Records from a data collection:

------------------------------------

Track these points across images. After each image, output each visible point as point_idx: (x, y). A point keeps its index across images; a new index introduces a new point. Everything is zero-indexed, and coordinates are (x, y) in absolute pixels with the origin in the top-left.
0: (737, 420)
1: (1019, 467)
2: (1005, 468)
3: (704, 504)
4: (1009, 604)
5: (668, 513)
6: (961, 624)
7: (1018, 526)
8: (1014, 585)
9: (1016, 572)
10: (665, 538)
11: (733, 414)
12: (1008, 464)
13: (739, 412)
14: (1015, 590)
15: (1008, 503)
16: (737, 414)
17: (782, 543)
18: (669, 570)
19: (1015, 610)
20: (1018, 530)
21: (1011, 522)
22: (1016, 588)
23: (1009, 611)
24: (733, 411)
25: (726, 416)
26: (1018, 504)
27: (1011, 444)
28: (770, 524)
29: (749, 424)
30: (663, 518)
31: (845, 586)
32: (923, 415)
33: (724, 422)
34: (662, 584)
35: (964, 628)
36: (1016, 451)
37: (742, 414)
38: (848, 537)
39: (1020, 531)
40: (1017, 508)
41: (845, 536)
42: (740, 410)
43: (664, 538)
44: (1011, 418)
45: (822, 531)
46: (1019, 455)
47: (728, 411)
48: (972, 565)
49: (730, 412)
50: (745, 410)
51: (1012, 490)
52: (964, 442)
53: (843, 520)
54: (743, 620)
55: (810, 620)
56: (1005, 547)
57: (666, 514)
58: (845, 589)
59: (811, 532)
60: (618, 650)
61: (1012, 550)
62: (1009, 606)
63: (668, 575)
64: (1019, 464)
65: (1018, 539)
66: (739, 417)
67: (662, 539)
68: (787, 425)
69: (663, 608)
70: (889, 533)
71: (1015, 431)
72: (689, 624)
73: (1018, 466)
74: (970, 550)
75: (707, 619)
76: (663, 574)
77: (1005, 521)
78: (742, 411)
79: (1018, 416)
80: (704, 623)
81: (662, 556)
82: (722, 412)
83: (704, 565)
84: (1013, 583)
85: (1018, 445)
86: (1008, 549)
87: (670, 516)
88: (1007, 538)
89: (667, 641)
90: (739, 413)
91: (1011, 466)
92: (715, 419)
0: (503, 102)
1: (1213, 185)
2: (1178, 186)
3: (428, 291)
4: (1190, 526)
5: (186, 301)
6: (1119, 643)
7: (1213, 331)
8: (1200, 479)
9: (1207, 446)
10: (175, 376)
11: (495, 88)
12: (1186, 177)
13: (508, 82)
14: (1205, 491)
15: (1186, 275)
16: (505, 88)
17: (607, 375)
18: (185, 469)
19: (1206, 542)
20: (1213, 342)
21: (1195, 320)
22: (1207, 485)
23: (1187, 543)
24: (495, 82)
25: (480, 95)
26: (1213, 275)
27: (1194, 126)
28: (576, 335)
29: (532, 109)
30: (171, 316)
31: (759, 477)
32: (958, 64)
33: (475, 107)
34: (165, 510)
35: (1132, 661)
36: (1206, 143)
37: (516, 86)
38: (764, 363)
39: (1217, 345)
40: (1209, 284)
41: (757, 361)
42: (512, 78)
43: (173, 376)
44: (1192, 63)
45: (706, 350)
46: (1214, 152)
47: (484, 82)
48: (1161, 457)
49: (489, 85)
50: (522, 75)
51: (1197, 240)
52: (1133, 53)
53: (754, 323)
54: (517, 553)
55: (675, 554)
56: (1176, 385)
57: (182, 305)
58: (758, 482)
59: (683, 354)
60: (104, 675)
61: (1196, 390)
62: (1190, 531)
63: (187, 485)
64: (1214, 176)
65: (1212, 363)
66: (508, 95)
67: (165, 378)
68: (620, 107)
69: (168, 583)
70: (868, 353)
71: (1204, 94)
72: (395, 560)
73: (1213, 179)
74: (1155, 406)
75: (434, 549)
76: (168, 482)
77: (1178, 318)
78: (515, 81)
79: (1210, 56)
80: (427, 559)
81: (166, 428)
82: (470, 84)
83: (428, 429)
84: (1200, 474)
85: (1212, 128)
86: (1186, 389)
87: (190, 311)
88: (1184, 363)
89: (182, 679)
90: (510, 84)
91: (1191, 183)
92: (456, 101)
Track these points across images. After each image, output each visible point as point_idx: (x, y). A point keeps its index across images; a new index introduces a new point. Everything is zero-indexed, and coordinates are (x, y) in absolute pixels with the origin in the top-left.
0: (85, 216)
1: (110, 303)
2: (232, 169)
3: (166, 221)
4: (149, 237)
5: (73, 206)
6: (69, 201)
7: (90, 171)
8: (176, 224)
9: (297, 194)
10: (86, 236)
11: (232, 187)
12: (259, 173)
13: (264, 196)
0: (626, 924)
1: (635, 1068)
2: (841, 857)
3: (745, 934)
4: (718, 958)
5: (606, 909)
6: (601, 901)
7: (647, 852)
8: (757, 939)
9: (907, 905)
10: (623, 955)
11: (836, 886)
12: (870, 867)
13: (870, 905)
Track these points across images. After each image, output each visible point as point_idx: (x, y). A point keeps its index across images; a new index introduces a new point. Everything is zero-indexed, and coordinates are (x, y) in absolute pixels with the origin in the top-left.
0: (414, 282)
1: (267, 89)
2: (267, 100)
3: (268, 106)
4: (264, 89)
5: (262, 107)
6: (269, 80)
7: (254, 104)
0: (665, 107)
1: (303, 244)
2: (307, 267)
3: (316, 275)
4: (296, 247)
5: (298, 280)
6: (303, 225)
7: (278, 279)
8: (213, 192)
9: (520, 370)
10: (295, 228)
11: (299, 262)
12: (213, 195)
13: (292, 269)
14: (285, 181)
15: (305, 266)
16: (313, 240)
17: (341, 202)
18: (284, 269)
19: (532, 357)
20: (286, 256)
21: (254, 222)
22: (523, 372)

------------------------------------

DIRECTIONS FOR THIS TASK
Reply with the lines from the first line of the entries through the line that contains "50: (745, 410)", repeated exactly with both ends kept, and with nothing else.

ANSWER TO THIS TASK
Track these points across images. After each image, output each visible point as point_idx: (x, y). A point keeps its index across images; a new index introduces a new point. Everything is zero-indexed, and coordinates are (x, y) in absolute pixels with the origin in the top-left.
0: (737, 420)
1: (1019, 467)
2: (1005, 468)
3: (704, 504)
4: (1009, 604)
5: (668, 513)
6: (961, 624)
7: (1018, 526)
8: (1014, 585)
9: (1016, 572)
10: (665, 538)
11: (733, 414)
12: (1008, 464)
13: (739, 412)
14: (1015, 590)
15: (1008, 503)
16: (737, 414)
17: (782, 543)
18: (669, 570)
19: (1015, 610)
20: (1018, 530)
21: (1011, 522)
22: (1016, 588)
23: (1009, 611)
24: (733, 411)
25: (726, 416)
26: (1018, 504)
27: (1011, 444)
28: (770, 524)
29: (749, 424)
30: (663, 518)
31: (845, 586)
32: (923, 415)
33: (724, 422)
34: (662, 584)
35: (964, 628)
36: (1016, 451)
37: (742, 414)
38: (848, 537)
39: (1020, 531)
40: (1017, 508)
41: (845, 536)
42: (740, 410)
43: (664, 538)
44: (1011, 418)
45: (822, 531)
46: (1019, 455)
47: (728, 411)
48: (972, 565)
49: (730, 412)
50: (745, 410)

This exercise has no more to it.